The story of our lives as individuals, the narrative of who we really are cannot be truly captured without a complete recording of all the conversations we ever have with this guy in our head. You can video tape every moment of a person’s life and you still would know very little about him because you’ll have access to none of what he says to himself in his head. And he talks to himself constantly.
Paradoxically, this guy in our head, this voice, this other, this historian and fortune teller, is also necessary for us to be fully human. If we were always “just in the moment”, trying to process all the massive amounts of sensory data in front of us, we’d have no brain cycles left over to invent him, the imaginary friend in our head. It’s only because we talk to him that we form memories, that we detect patterns, that we learn things. He is at once our best friend and our worst enemy.

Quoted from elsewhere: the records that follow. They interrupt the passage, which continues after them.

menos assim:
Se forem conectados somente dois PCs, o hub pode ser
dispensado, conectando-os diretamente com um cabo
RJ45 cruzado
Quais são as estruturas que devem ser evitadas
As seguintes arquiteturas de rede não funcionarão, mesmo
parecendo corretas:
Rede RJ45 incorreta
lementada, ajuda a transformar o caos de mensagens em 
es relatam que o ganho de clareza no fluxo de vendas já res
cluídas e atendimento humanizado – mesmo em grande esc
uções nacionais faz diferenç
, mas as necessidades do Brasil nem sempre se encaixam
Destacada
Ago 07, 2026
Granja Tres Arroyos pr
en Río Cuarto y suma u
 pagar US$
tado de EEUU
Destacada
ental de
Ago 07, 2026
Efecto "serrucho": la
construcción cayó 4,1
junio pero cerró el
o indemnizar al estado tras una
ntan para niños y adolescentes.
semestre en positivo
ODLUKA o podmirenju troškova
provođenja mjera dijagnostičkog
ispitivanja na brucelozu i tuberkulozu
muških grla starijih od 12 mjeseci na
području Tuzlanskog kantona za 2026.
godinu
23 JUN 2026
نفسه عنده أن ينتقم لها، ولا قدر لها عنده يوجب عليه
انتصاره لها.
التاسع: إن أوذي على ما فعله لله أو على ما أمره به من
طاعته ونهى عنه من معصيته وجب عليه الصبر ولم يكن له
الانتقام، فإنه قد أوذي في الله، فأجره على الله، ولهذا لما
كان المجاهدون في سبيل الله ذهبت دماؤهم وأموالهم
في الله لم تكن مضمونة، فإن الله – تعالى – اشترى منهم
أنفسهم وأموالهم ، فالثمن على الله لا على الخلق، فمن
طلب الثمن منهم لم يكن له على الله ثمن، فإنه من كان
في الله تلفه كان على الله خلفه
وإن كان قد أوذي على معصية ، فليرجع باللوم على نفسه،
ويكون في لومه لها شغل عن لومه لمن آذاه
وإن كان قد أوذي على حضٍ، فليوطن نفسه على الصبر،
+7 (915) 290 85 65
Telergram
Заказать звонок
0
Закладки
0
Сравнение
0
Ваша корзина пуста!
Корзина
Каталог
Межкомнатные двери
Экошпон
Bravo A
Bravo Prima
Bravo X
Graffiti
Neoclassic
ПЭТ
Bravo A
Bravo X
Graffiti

So it’s ironic that we choose to bombard ourselves with data not just from the physical world around us but now, and increasingly, from dozens of virtual feeds. We do so at our own peril, I claim, never stopping long enough to think about what we’re experiencing and process the information, overwhelmed as we are by the fire hose of data coming at us at warp speed.
But even that’s not enough. We choose to context switch between these incoming streams of data, be they headlines or tweets, emails or videos, podcasts or blog posts, live in-person meetings or video conferences.
Here is where we make some crucial mistakes. We fail to recognize that some of those streams of information go on independent of our mental presence and processing. It’s reasonable to context switch between an article and an email. Both are static content that doesn’t change while you work on the other stream of thought. It’s not okay to context switch between driving and texting. Those cars, those people walking down the street, those cyclists all go on while your entire conscious mind is occupied with the text message you’re reading. It’s not okay to sit in a meeting and stare at your Facebook feed. The speaker(s) go on without you while the single threaded language processor in your brain works on the content of your newsfeed. There are massive gaps in our understanding of one of the two (or more) streams of data every time we multitask.
But, as if that weren’t enough, we also stubbornly keep going forward as if the information gap doesn’t exist. So what do you do after you realize that you haven’t understood the text you’re reading because you’ve context switched too many times? You would think you’d go back and read it again. Hell, no! Most of us plow ahead and keep reading, convinced that we can make sense of the whole.
This is the second fallacy of multitasking, the belief that we can utilize it safely and with no loss of fidelity in many more circumstances than we should. We are so sure of our mental prowess that we think we can keep going and haven’t missed anything important. We lie to ourselves and plow ahead, compounding the problem. Multitasking may have been a powerful evolutionary weapon for early humanoids on the savanna but it’ll cause more harm than good in the wrong settings.